Visualizations for scattered data are used to make users understand certain attributes of their data by solving different tasks, e.g. correlation estimation, outlier detection, cluster separation. In this paper, we focus on the later task, and develop a technique that is aligned to human perception, that can be used to understand how human subjects perceive clusterings in scattered data and possibly optimize for better understanding. Cluster separation in scatterplots is a task that is typically tackled by widely used clustering techniques, such as for instance k-means or DBSCAN. However, as these algorithms are based on non-perceptual metrics, we can show in our experiments, that their output do not reflect human cluster perception. We propose a learning strategy which directly operates on scattered data. To learn perceptual cluster separation on this data, we crowdsourced a large scale dataset, consisting of 7,320 point-wise cluster affiliations for bivariate data, which has been labeled by 384 human crowd workers. Based on this data, we were able to train ClusterNet, a point-based deep learning model, trained to reflect human perception of cluster separability. In order to train ClusterNet on human annotated data, we use a PointNet++ architecture enabling inference on point clouds directly. In this work, we provide details on how we collected our dataset, report statistics of the resulting annotations, and investigate perceptual agreement of cluster separation for real-world data. We further report the training and evaluation protocol of ClusterNet and introduce a novel metric, that measures the accuracy between a clustering technique and a group of human annotators. Finally, we compare our approach against existing state-of-the-art clustering techniques and can show, that ClusterNet is able to generalize to unseen and out of scope data.

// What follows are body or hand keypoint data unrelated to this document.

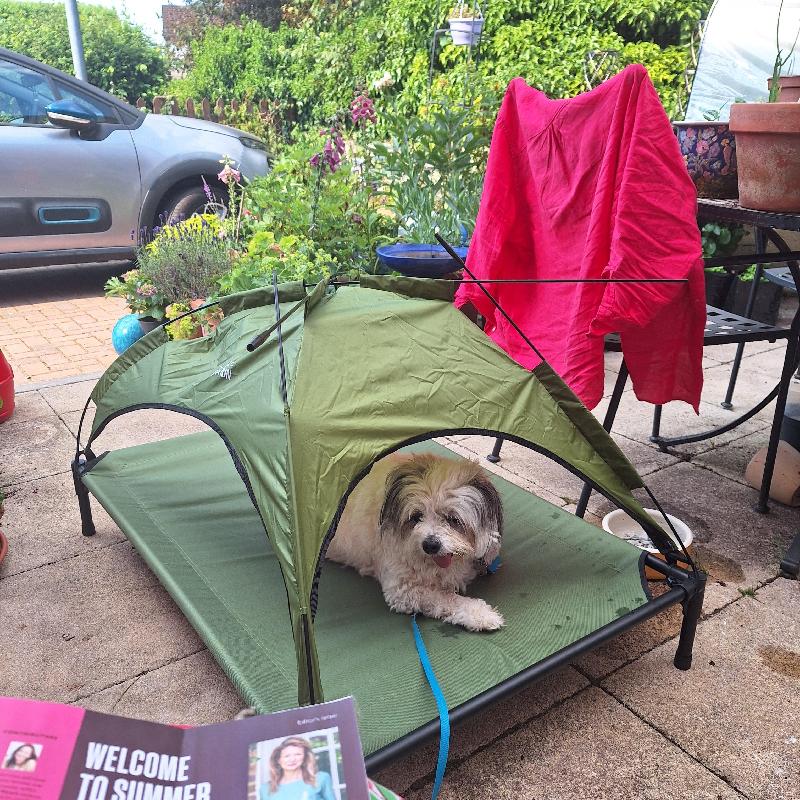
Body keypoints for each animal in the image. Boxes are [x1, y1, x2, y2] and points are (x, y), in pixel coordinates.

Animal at [326, 450, 506, 632]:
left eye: (453, 519)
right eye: (416, 516)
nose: (430, 545)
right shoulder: (403, 590)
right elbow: (447, 598)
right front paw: (481, 615)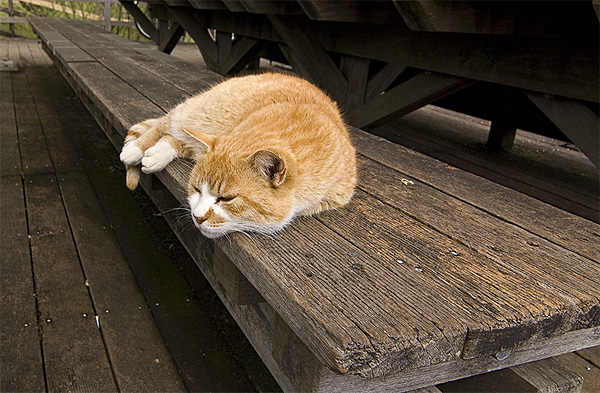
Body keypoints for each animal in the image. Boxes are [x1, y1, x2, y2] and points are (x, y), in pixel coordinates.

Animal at [120, 74, 358, 239]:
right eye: (196, 189)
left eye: (227, 199)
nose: (197, 217)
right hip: (195, 115)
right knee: (163, 126)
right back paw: (136, 150)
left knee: (173, 139)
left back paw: (156, 154)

翻译：散点数据的可视化通过解决不同任务（如相关性估计、异常值检测、聚类分离）帮助用户理解数据的特定属性。本文聚焦于聚类分离任务，开发了一种与人类感知对齐的技术，可用于理解人类受试者如何感知散点数据中的聚类，并可能为优化理解提供支持。散点图中的聚类分离通常由广泛使用的聚类技术（如k-means或DBSCAN）处理。然而，由于这些算法基于非感知性度量，我们的实验表明其输出并不反映人类的聚类感知。我们提出了一种直接作用于散点数据的学习策略。为学习此类数据的感知性聚类分离，我们通过众包构建了一个大规模数据集，包含7,320个针对双变量数据的逐点聚类隶属标注，由384名众包工作者完成。基于此数据，我们训练了ClusterNet——一种逐点深度学习模型，旨在体现人类对聚类可分离性的感知。为在人工标注数据上训练ClusterNet，我们采用PointNet++架构直接对点云进行推理。本文详细介绍了数据集收集方法、标注统计结果，并探讨了真实世界中聚类分离的感知一致性。我们还报告了ClusterNet的训练与评估协议，并提出了一种新度量，用于衡量聚类技术与人工标注群体之间的一致性。最后，我们将方法现有最先进聚类技术进行对比，结果表明ClusterNet能够泛化至未见及领域外数据。